Immigration in the United States is a hotly debated issue right now and is slated to be a crucial point in the upcoming midterm elections, as the WPI fellows have witnessed on our American tour. We need to do something, say both the left and the right of various shades.
However, it doesn’t seem likely that any coherent policy is going to emerge soon, although both sides of the debate have shared sensible proposals.
Matt Mackowiak, a conservative political strategist in Austin, Texas, said the problem is the primaries system in the United States encourages extremism in both parties, meaning a politician campaigning on a moderate platform, whether right- or left-leaning, is less likely to advance to a position of real influence.
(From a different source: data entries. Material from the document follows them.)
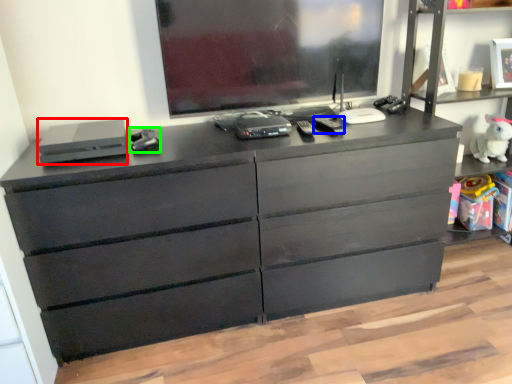
Question: Which is farther away from equipment (highlighted by a red box)? equipment (highlighted by a blue box) or equipment (highlighted by a green box)?

Choices:
 (A) equipment
 (B) equipment

Answer: (A)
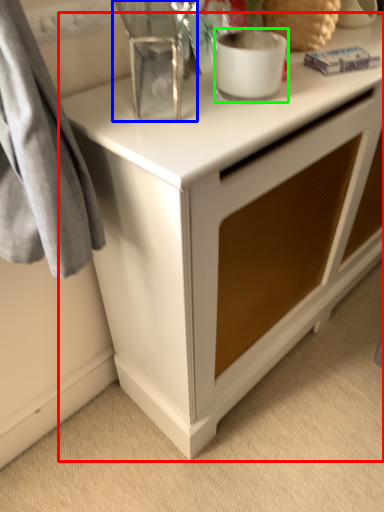
Question: Which object is the farthest from desk (highlighted by a red box)? Choose among these: appliance (highlighted by a blue box) or appliance (highlighted by a green box).

Choices:
 (A) appliance
 (B) appliance

Answer: (B)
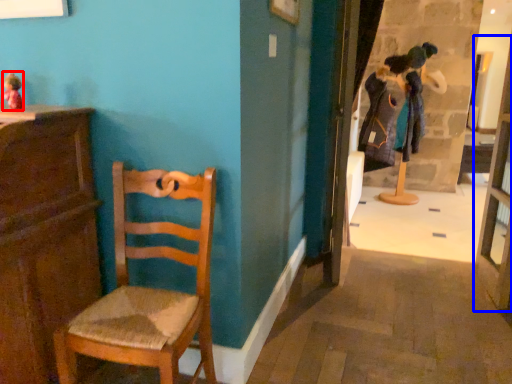
Question: Which of the following is the closest to the observer, toy (highlighted by a red box) or glass door (highlighted by a blue box)?

Choices:
 (A) toy
 (B) glass door

Answer: (A)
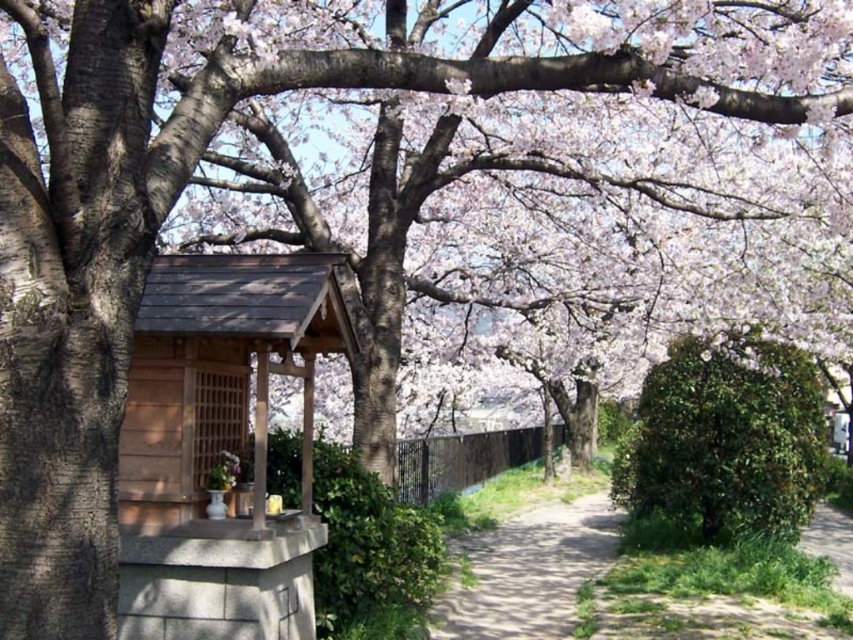
You are a hiker who wants to take a photo of the green leafy bush at center and the dirt path at lower right. Which object should you focus on first if you want to capture both in one frame without moving your camera?

You should focus on the green leafy bush at center first because it is taller than the dirt path at lower right, so it will appear closer to the camera and ensure both are in focus.

You are a tourist walking along the dirt path at lower right and want to take a photo of the green leafy bush at center. Which direction should you face to get the bush in your camera view?

You should face to the left to capture the green leafy bush at center in your photo because it is positioned to the left of the dirt path at lower right.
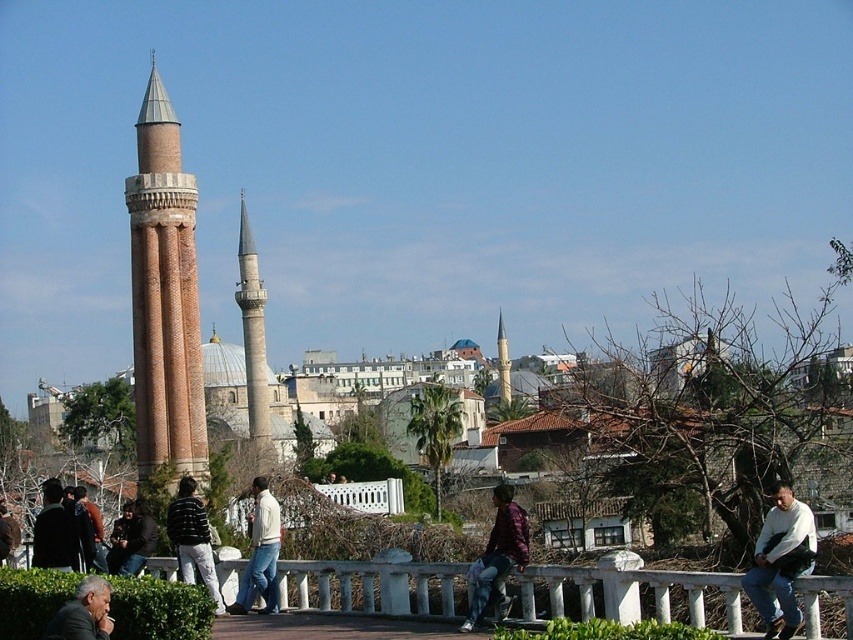
Question: Considering the real-world distances, which object is farthest from the striped sweater at center?

Choices:
 (A) smooth gray minaret at center
 (B) white stone pillar at center
 (C) green leafy hedge at lower left

Answer: (A)

Question: Does white stone railing at center have a lesser width compared to smooth stone minaret at center?

Choices:
 (A) no
 (B) yes

Answer: (A)

Question: Which of the following is the farthest from the observer?

Choices:
 (A) (480, 566)
 (B) (151, 627)

Answer: (A)

Question: Is white fleece jacket at lower right to the right of maroon textured shirt at center from the viewer's perspective?

Choices:
 (A) yes
 (B) no

Answer: (A)

Question: Which of the following is the closest to the observer?

Choices:
 (A) smooth gray minaret at center
 (B) white fleece jacket at lower right
 (C) light beige sweater at center

Answer: (B)

Question: Does brick tower at left have a greater width compared to green leafy hedge at lower left?

Choices:
 (A) no
 (B) yes

Answer: (B)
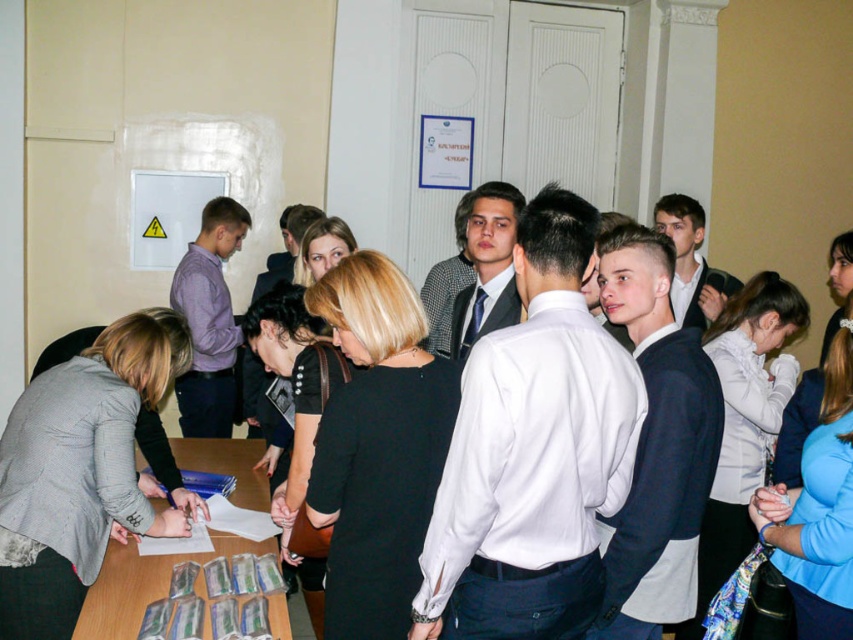
You are standing at the entrance of the room and see the gray fabric jacket at lower left and the wooden table at lower left. Which object is closer to the left edge of the room?

The gray fabric jacket at lower left is positioned on the left side of the wooden table at lower left, so it is closer to the left edge of the room.

You are a person who needs to sit down at the wooden table at lower left. There is a gray fabric jacket at lower left on the chair. Can you sit on the chair without moving the jacket?

The gray fabric jacket at lower left is thinner than the wooden table at lower left. Since the jacket is thinner, it can be folded or moved aside to make space for sitting, so yes, you can sit on the chair without moving the jacket if there is enough space remaining.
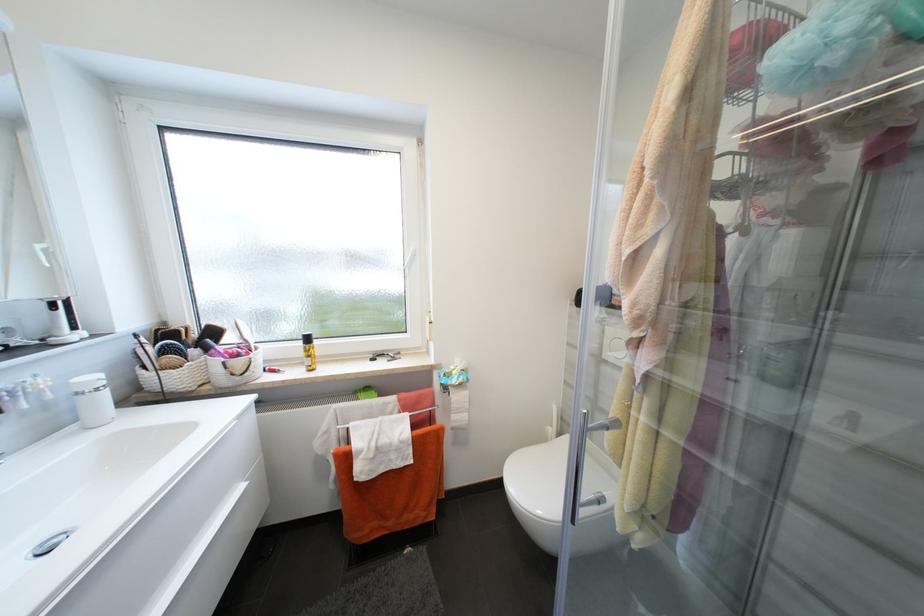
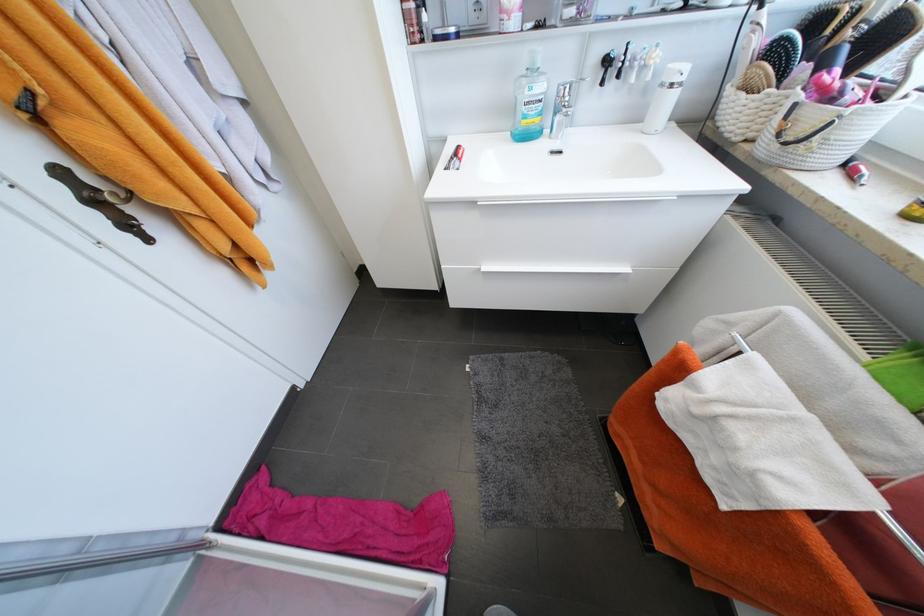
In the second image, find the point that corresponds to point 83,395 in the first image.

(667, 86)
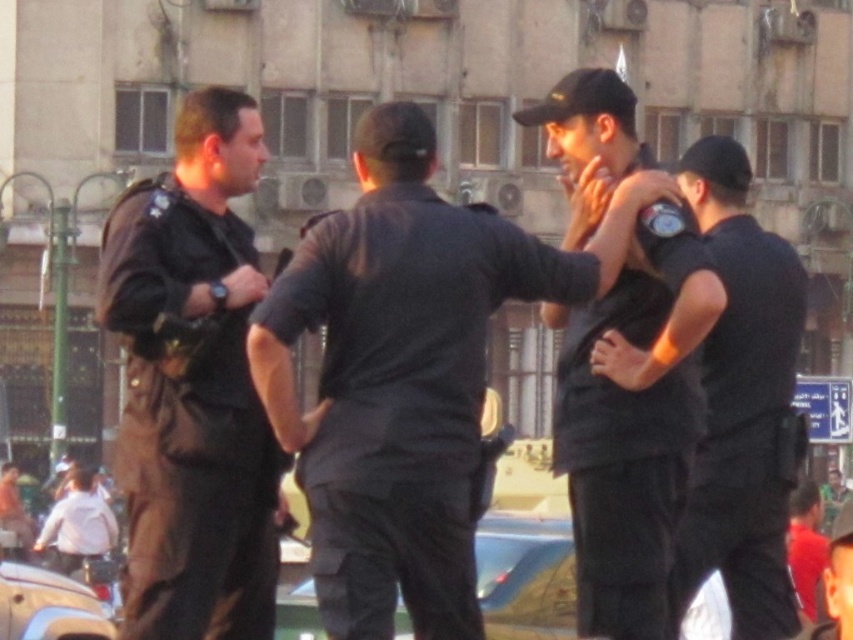
Question: Can you confirm if black matte shirt at right is positioned below white matte shirt at lower left?

Choices:
 (A) no
 (B) yes

Answer: (A)

Question: Can you confirm if black matte shirt at center is positioned above white matte shirt at lower left?

Choices:
 (A) yes
 (B) no

Answer: (A)

Question: Which of these objects is positioned closest to the black uniform at center?

Choices:
 (A) black matte shirt at right
 (B) white matte shirt at lower left
 (C) dark brown uniform at left
 (D) black matte shirt at center

Answer: (D)

Question: Can you confirm if black matte shirt at center is bigger than dark brown uniform at left?

Choices:
 (A) yes
 (B) no

Answer: (B)

Question: Among these objects, which one is farthest from the camera?

Choices:
 (A) black matte shirt at center
 (B) black uniform at center

Answer: (B)

Question: Which of the following is the closest to the observer?

Choices:
 (A) (497, 253)
 (B) (187, 305)
 (C) (77, 552)

Answer: (B)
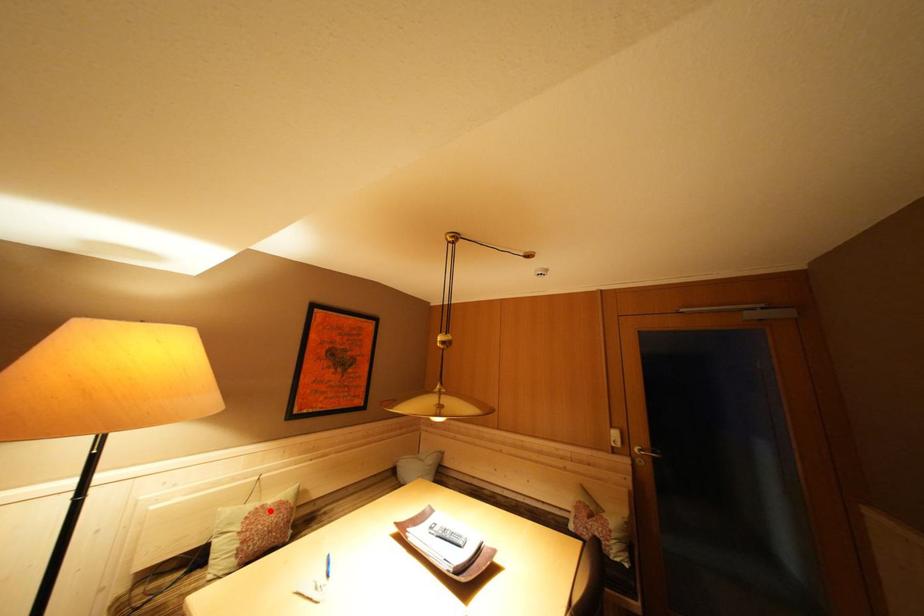
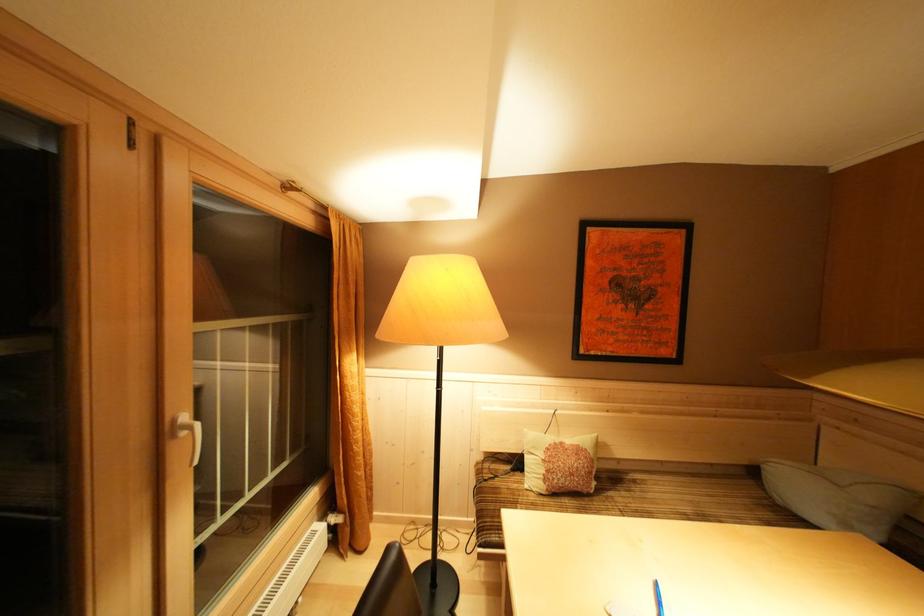
In the second image, find the point that corresponds to the highlighted location in the first image.

(568, 448)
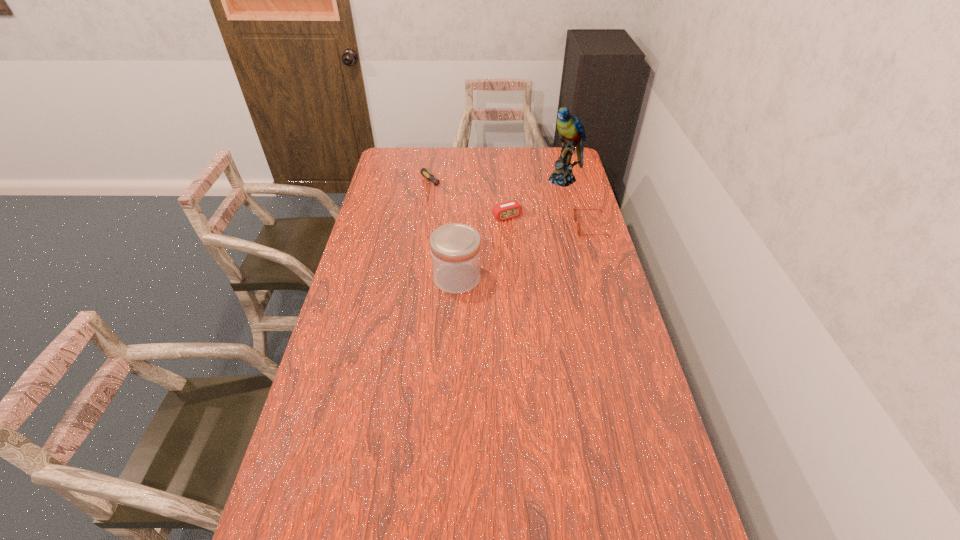
You are a GUI agent. You are given a task and a screenshot of the screen. Output one action in this format:
    pyautogui.click(x=<x>, y=<y>)
    Task: Click on the screwdriver present at the far edge
    
    Given the screenshot: What is the action you would take?
    pyautogui.click(x=429, y=176)

Image resolution: width=960 pixels, height=540 pixels. In order to click on parrot located at the far edge in this screenshot , I will do `click(571, 131)`.

At what (x,y) coordinates should I click in order to perform the action: click on sunglasses located in the right edge section of the desktop. Please return your answer as a coordinate pair (x, y). Image resolution: width=960 pixels, height=540 pixels. Looking at the image, I should click on (575, 210).

The height and width of the screenshot is (540, 960). Identify the location of parrot at the right edge. point(571,131).

Identify the location of object at the far right corner. (571, 131).

This screenshot has width=960, height=540. In the image, there is a desktop. What are the coordinates of `free region at the far edge` in the screenshot? It's located at (533, 171).

What are the coordinates of `vacant position at the near edge of the desktop` in the screenshot? It's located at (569, 502).

Find the location of a particular element. free region at the left edge is located at coordinates (380, 303).

The image size is (960, 540). Find the location of `vacant region at the right edge of the desktop`. vacant region at the right edge of the desktop is located at coordinates (584, 246).

The height and width of the screenshot is (540, 960). In order to click on free space between the tallest object and the shortest object in this screenshot , I will do `click(500, 183)`.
Mackowiak’s own position on immigration is an example of less extreme, pragmatic rightwing policy: mass deportation of undocumented immigrants is too much, for both logistical and humanitarian reasons, but so is mass amnesty. His view is law-abiding migrants and those who came to the United States as minors should be pardoned for the crime of crossing the border illegally, and given some sort of legal status, with a pathway to full citizenship, he said, adding that the law must be enforced and borders must be protected.
Other anti-immigration advocates echo this sentiment, including the more vocal ones, such as Larry Korkmas, the president of Texans For Immigration Reduction & Enforcement (TFIRE), who also was in our WPI briefing.
But what does “enforcing the law” actually mean?
It’s a vague statement that’s hard to debate. It’s also contradictory if you take into account the fact that extreme conservative views (and extreme liberal ones) tend to come in a package. For example, if someone is vehemently anti-immigration in the United States, they also tend to favor small governments — both Mackowiak and Korkmas agreed this is indeed the case.
So, how does one enforce the law in case of immigration when U.S. government agencies dealing with it are clearly overwhelmed with the pressure? Should more public officials and law enforcement officers be hired? But won’t that make the government bigger, which is one of the pet peeves of the Republican party?
My question about this paradox appeared to be uncomfortable to Mackowiak and Korkmas, as both quickly changed the subject.
But the real answer to this, as it turns out, is quite sinister.
In Austin, we also met Claudia Munoz, projects director at Grassroots Leadership, a non-governmental organization dealing with immigrants’ rights. Munoz herself is an undocumented migrant from Mexico who fled cartel violence in her hometown of Monterrey at the age of 16. She alleged there is a multitude of abuses happening in private detention centers for illegals, which tend to be prisons for profits with little public oversight.
Is this how one marries the “enforce the law” mantra with small governments, i.e. outsource the government’s functions to private corporations?
Another topic that U.S. anti-immigration advocates tend to avoid is the humanitarian responsibility of the United States to people fleeing wars, conflicts, poverty and crises, which are the direct result of U.S. foreign policy. Among the top countries of origin for U.S.-bound migrants are El Salvador, Guatemala and Honduras, three Central American countries where the United States for decades deposed democratic governments, installed rightwing military dictatorships and trained paramilitary death squads to fight Communist guerillas — wiping out entire communities in the process. All of this happened within a generation or two, and as such, the U.S. government needs to take at least some responsibility for the horrors millions of Latin Americans are fleeing.
And if the debate between the two Texans running for the U.S. Senate – Beto O’Rourke versus incumbent Ted Cruz – is any indication, little hope exists that the current immigration issue in the United States can be resolved through policy.
We heard the same arguments, word for word, that we’ve been hearing everywhere we’ve traveled in the United States. The only thing that is clear – is both sides aren’t actually debating, but preaching to the choir of supporters. That’s not how crises get resolved.